### Instructions:
A - Answer these from the reading on frankincense, one line each:
(i) In the Byzantine Christian tradition, what title is given to the women disciples of Jesus?
(ii) Which book and chapter of the Old Testament first has Moses instructed to mix frankincense and other spices for burning?
(iii) According to St Bernard, what was the incense offered against?
B - Can you carry the reading on frankincense forward, starting right after its final sentence?

### Reading text:
Frankincense and the Joy of Dedication

Last week, we connected the Gifts of the Magi to the Child Jesus, and myrrh as it was used in the Biblical text both medicinally, in funerary practices.  We also reflected upon the significance of myrrh in title of the women disciples of Jesus who are called in the Byzantine Christian tradition “The Holy Myrrh-Bearers.

In the third week of Advent we look at another of the gifts of the Magi-frankincense.  In St Matthew’s Gospel 1:11 the men from the East open their “treasures” – which include frankincense.

In the early Fathers of the Church, frankincense becomes a prophetic sign of the divinity of the Christ Child, and it explains why the evangelist Matthew writes that the exotic Magi, the Wise Men from the East, kneel in worship before the humble manger.  

St Bernard of Clairvaux is amazed:“… faith of the Magi in recognizing Christ under His disguise is indeed surpassingly wonderful, in their adoration and their offering of incense they confess Jesus to be God.” St Bernard on the Magi

In St Luke’s Gospel, by contrast, it is people from an entirely different social class who come to the manger, the Shepherds who are ordinary, local and poor.  

St Bernard also notes that the Wise Men’s gifts were at the same time charitable and practical: “For they offered to Mary, the mother of the child, gold for to relieve her poverty, incense against the stench of the stable and evil air, myrrh for to comfort the tender members of the child and to put away vermin,”

The use of incense in religious ritual is common in both the east and west since very ancient times.  In the Old Testament, starting with the Book of Exodus Chapter 30, Moses is instructed to mix frankincense and other spices as fitting perfume to burn, in the people’s worship of the Lord God.

Frankincense is then used throughout other books of the Bible in the preparation of sacrifices to God.  Frankincense signifies the upward direction of prayer, the transcendence of worship and the purification of the sacrifice being offered.

The frankincense brought by the Magi, also becomes a sign of that the infant Jesus, is the definitive Priest, the one who offers not flour or fine meal to God (as in the Old Testament worship) but his entire self “unto death” on the Cross.

### Material shown:
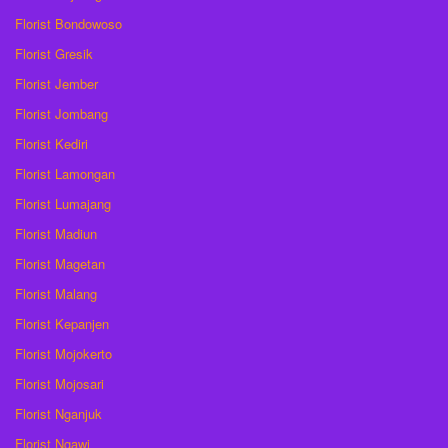
Florist Bondowoso
Florist Gresik
Florist Jember
Florist Jombang
Florist Kediri
Florist Lamongan
Florist Lumajang
Florist Madiun
Florist Magetan
Florist Malang
Florist Kepanjen
Florist Mojokerto
Florist Mojosari
Florist Nganjuk
Florist Ngawi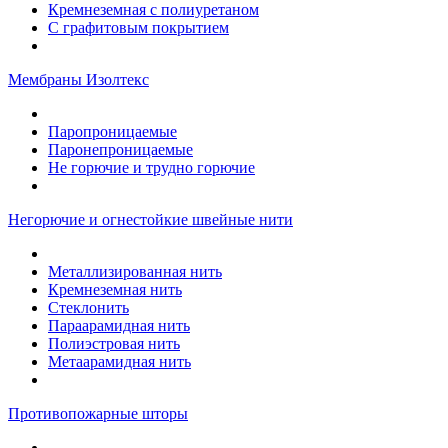
Кремнеземная с полиуретаном
С графитовым покрытием
Мембраны Изолтекс
Паропроницаемые
Паронепроницаемые
Не горючие и трудно горючие
Негорючие и огнестойкие швейные нити
Металлизированная нить
Кремнеземная нить
Стеклонить
Параарамидная нить
Полиэстровая нить
Метаарамидная нить
Противопожарные шторы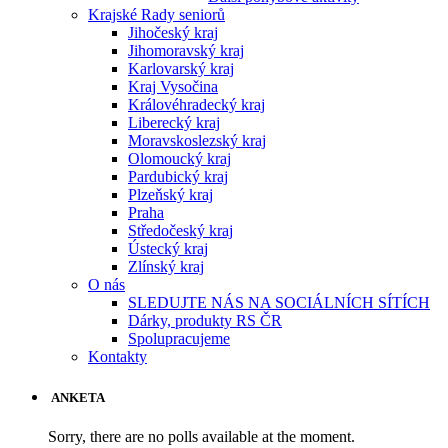
Krajské Rady seniorů
Jihočeský kraj
Jihomoravský kraj
Karlovarský kraj
Kraj Vysočina
Královéhradecký kraj
Liberecký kraj
Moravskoslezský kraj
Olomoucký kraj
Pardubický kraj
Plzeňský kraj
Praha
Středočeský kraj
Ústecký kraj
Zlínský kraj
O nás
SLEDUJTE NÁS NA SOCIÁLNÍCH SÍTÍCH
Dárky, produkty RS ČR
Spolupracujeme
Kontakty
ANKETA
Sorry, there are no polls available at the moment.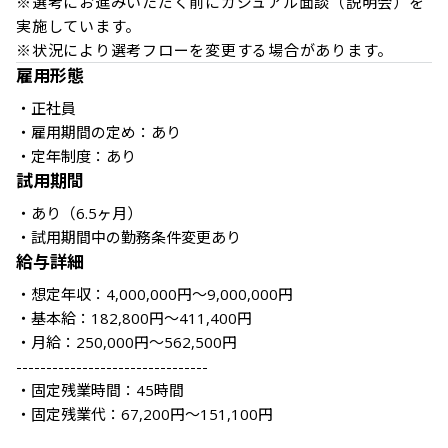
※選考にお進みいただく前にカジュアル面談（説明会）を
実施しています。

※状況により選考フローを変更する場合があります。
雇用形態
・正社員

・雇用期間の定め：あり

・定年制度：あり
試用期間
・あり（6.5ヶ月） 

給与詳細
・想定年収：4,000,000円～9,000,000円

・基本給：182,800円～411,400円

・月給：250,000円～562,500円

--------------------------------

・固定残業時間：45時間

・固定残業代：67,200円～151,100円
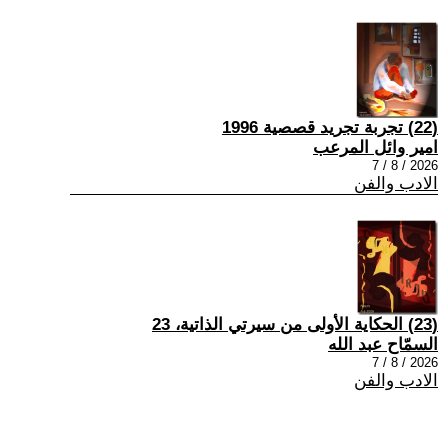
(22) تجربة تجريد قصصية 1996
امير وائل المرعب
2026 / 8 / 7
الادب والفن
(23) الحكاية الأولى من سيرتي الذاتية، 23
السمّاح عبد الله
2026 / 8 / 7
الادب والفن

### Answers to the exercises:
A -
(i) "The Holy Myrrh-Bearers."
(ii) The Book of Exodus, Chapter 30.
(iii) The stench of the stable and evil air.

B -
Frankincense, like Myrrh is the a highly fragrant resinous product of resin obtained from the spiny tree of the Boswellia species and the sap from this tree is tapped, gathered and purified.   Today a large proportion of modern frankincense is gathered by small companies in Somaliland for whom this precious substance earns them a very small income. More about its origins and production here: https://aleteia.org/2017/04/24/where-does-frankincense-comes-from/. 

In Catholic and Byzantine tradition, frankincense is used today in the preparation of incense and in the oils of anointing. It is fascinating to know what an important part of our liturgical life this venerable resin plays.  (Prinknash Abbey has a fascinating array of frankincense based incense)

When we offer up our hearts and desires in prayer- they are “burned” and made pure as incense wafting up to heaven as in Psalm 141:2.     

This spirit of prayer and expectancy before the Crib of the Infant Christ, prepares our growing sense of true Christian joy- which marked by the dedication of the Third Sunday of Advent as Gaudete Sunday.  Pope Benedict XVI says so exquisitely  that this expectant, heaven-direct prayer meets with God’s infinite love in the person of a tiny baby:

This, dear friends, is what true joy consists in: it is feeling that our personal and community existence has been visited and filled by a great mystery, the mystery of God’s love. In order to rejoice we do not need things alone, but love and truth: we need a close God who warms our hearts and responds to our deepest expectations. This God is manifested in Jesus, born of the Virgin Mary. Therefore that “Bambinello” which we place in a stable or a grotto is the centre of all things, the heart of the world. Let us pray that every person, like the Virgin Mary, may accept as the centre of his or her life the God who made himself a Child, the source of true joy.